▶ [The records]:

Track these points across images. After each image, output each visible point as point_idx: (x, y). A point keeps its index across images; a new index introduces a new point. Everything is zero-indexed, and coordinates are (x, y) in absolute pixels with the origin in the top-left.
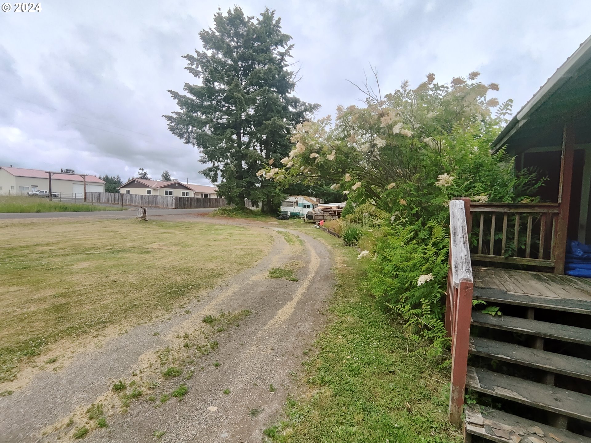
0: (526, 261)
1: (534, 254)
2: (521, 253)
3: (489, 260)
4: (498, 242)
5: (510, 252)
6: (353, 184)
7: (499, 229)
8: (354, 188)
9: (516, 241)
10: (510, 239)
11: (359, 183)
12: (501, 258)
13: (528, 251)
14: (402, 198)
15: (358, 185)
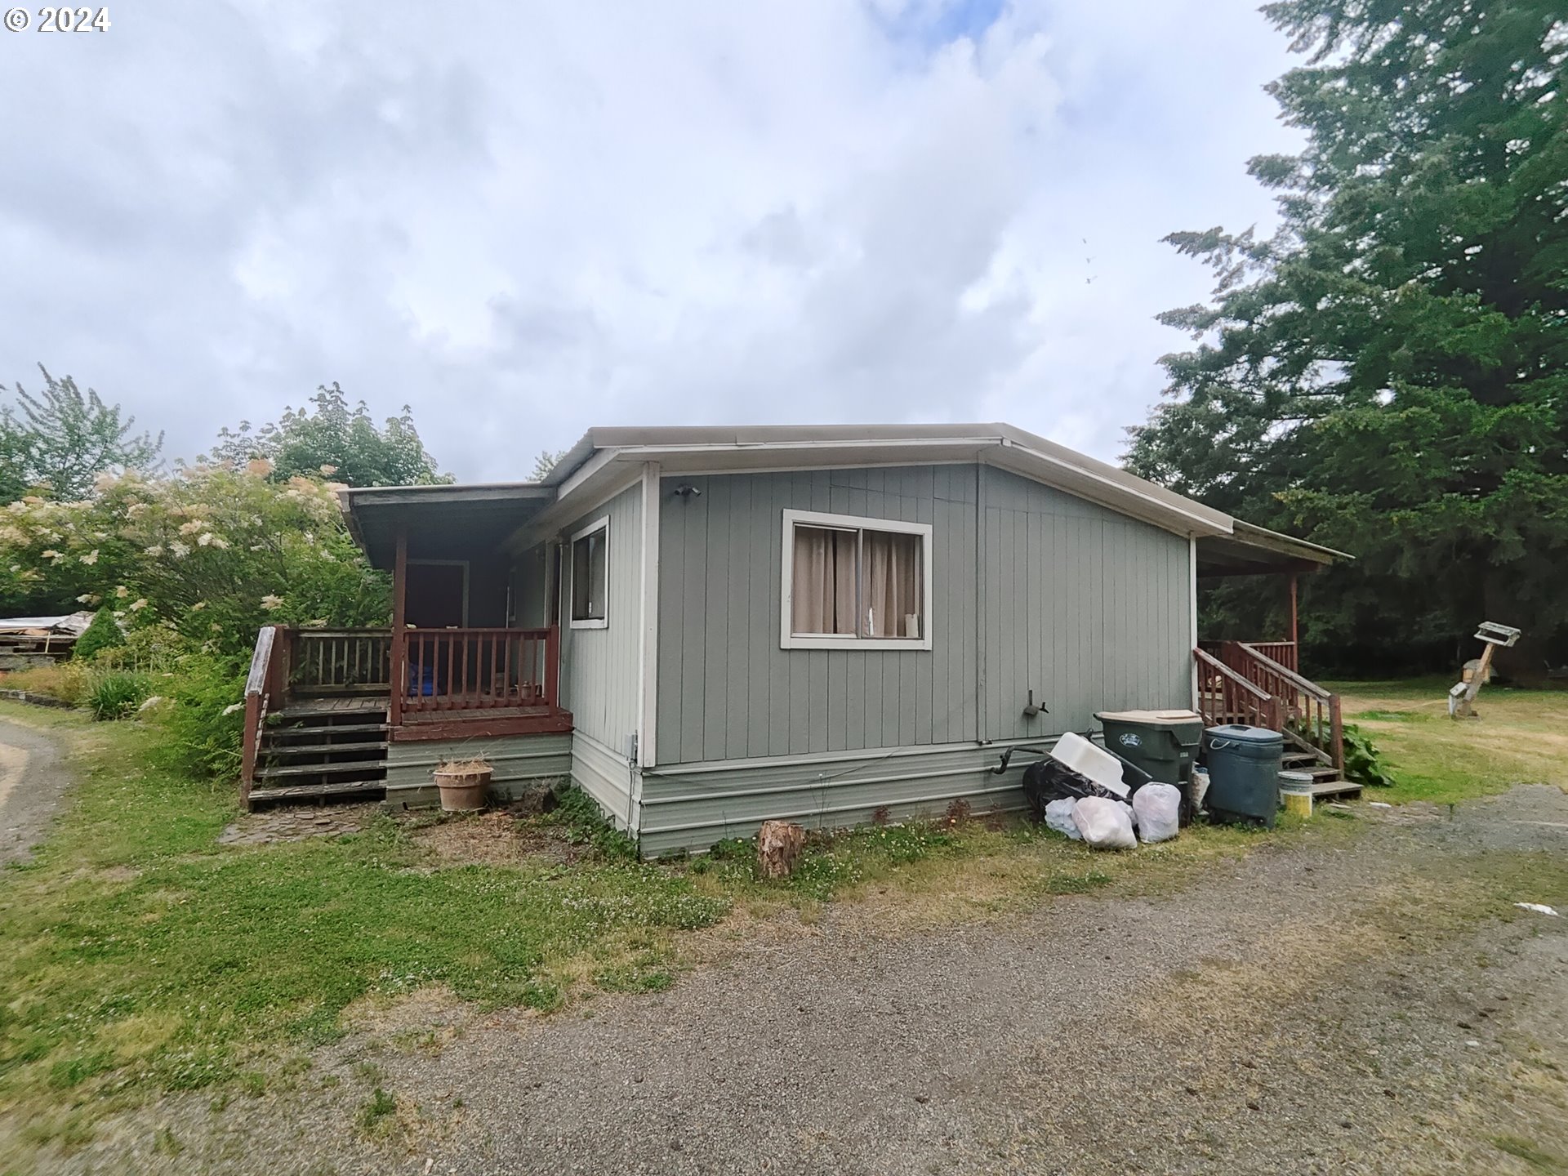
0: (366, 687)
1: (375, 680)
2: (363, 680)
3: (329, 690)
4: (340, 670)
5: (351, 680)
6: (134, 601)
7: (340, 657)
8: (134, 607)
9: (357, 668)
10: (351, 665)
11: (142, 600)
12: (341, 687)
13: (369, 676)
14: (215, 622)
15: (142, 603)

▶ [Instructions to follow]: Please put every line of the rows above into a Markdown table with the columns No. and Text, numbering the lines in order and leaving out blank lines and the pictures.

▶ [Exercise answer]:
| No. | Text |
|---|---|
| 1 | Track these points across images. After each image, output each visible point as point_idx: (x, y). A point keeps its index across images; a new index introduces a new point. Everything is zero-indexed, and coordinates are (x, y) in absolute pixels with the origin in the top-left. |
| 2 | 0: (526, 261) |
| 3 | 1: (534, 254) |
| 4 | 2: (521, 253) |
| 5 | 3: (489, 260) |
| 6 | 4: (498, 242) |
| 7 | 5: (510, 252) |
| 8 | 6: (353, 184) |
| 9 | 7: (499, 229) |
| 10 | 8: (354, 188) |
| 11 | 9: (516, 241) |
| 12 | 10: (510, 239) |
| 13 | 11: (359, 183) |
| 14 | 12: (501, 258) |
| 15 | 13: (528, 251) |
| 16 | 14: (402, 198) |
| 17 | 15: (358, 185) |
| 18 | 0: (366, 687) |
| 19 | 1: (375, 680) |
| 20 | 2: (363, 680) |
| 21 | 3: (329, 690) |
| 22 | 4: (340, 670) |
| 23 | 5: (351, 680) |
| 24 | 6: (134, 601) |
| 25 | 7: (340, 657) |
| 26 | 8: (134, 607) |
| 27 | 9: (357, 668) |
| 28 | 10: (351, 665) |
| 29 | 11: (142, 600) |
| 30 | 12: (341, 687) |
| 31 | 13: (369, 676) |
| 32 | 14: (215, 622) |
| 33 | 15: (142, 603) |